──────── Source data

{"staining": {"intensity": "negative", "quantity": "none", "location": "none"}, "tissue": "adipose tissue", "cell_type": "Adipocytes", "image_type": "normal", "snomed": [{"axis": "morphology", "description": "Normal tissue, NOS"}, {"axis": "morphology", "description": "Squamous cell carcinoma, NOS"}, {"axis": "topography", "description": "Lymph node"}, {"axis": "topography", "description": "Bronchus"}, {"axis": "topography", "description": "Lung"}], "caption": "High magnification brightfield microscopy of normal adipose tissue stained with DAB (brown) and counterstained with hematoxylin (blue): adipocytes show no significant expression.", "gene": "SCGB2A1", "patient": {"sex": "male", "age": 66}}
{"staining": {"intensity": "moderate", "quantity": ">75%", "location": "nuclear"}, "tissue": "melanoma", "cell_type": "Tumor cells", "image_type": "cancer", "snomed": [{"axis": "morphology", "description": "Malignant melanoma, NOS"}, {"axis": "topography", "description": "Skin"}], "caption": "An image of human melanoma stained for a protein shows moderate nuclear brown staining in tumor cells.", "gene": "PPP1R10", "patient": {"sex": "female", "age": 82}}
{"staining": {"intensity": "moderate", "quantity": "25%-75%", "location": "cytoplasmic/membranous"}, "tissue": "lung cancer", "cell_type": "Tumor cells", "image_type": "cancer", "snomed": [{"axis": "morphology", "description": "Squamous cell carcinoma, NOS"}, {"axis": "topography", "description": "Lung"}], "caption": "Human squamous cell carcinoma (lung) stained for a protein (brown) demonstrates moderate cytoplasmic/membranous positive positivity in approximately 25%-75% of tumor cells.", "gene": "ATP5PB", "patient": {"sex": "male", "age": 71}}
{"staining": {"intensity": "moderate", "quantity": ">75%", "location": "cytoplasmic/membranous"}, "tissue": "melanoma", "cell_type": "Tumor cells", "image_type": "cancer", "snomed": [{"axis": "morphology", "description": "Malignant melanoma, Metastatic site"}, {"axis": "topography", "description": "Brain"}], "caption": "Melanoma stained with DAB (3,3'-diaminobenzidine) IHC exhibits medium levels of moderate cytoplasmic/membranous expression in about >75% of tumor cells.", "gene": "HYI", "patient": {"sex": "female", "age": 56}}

────────────────

The task:
The whole listing above needs to be written out again exactly.

Solved problem:
{"staining": {"intensity": "negative", "quantity": "none", "location": "none"}, "tissue": "adipose tissue", "cell_type": "Adipocytes", "image_type": "normal", "snomed": [{"axis": "morphology", "description": "Normal tissue, NOS"}, {"axis": "morphology", "description": "Squamous cell carcinoma, NOS"}, {"axis": "topography", "description": "Lymph node"}, {"axis": "topography", "description": "Bronchus"}, {"axis": "topography", "description": "Lung"}], "caption": "High magnification brightfield microscopy of normal adipose tissue stained with DAB (brown) and counterstained with hematoxylin (blue): adipocytes show no significant expression.", "gene": "SCGB2A1", "patient": {"sex": "male", "age": 66}}
{"staining": {"intensity": "moderate", "quantity": ">75%", "location": "nuclear"}, "tissue": "melanoma", "cell_type": "Tumor cells", "image_type": "cancer", "snomed": [{"axis": "morphology", "description": "Malignant melanoma, NOS"}, {"axis": "topography", "description": "Skin"}], "caption": "An image of human melanoma stained for a protein shows moderate nuclear brown staining in tumor cells.", "gene": "PPP1R10", "patient": {"sex": "female", "age": 82}}
{"staining": {"intensity": "moderate", "quantity": "25%-75%", "location": "cytoplasmic/membranous"}, "tissue": "lung cancer", "cell_type": "Tumor cells", "image_type": "cancer", "snomed": [{"axis": "morphology", "description": "Squamous cell carcinoma, NOS"}, {"axis": "topography", "description": "Lung"}], "caption": "Human squamous cell carcinoma (lung) stained for a protein (brown) demonstrates moderate cytoplasmic/membranous positive positivity in approximately 25%-75% of tumor cells.", "gene": "ATP5PB", "patient": {"sex": "male", "age": 71}}
{"staining": {"intensity": "moderate", "quantity": ">75%", "location": "cytoplasmic/membranous"}, "tissue": "melanoma", "cell_type": "Tumor cells", "image_type": "cancer", "snomed": [{"axis": "morphology", "description": "Malignant melanoma, Metastatic site"}, {"axis": "topography", "description": "Brain"}], "caption": "Melanoma stained with DAB (3,3'-diaminobenzidine) IHC exhibits medium levels of moderate cytoplasmic/membranous expression in about >75% of tumor cells.", "gene": "HYI", "patient": {"sex": "female", "age": 56}}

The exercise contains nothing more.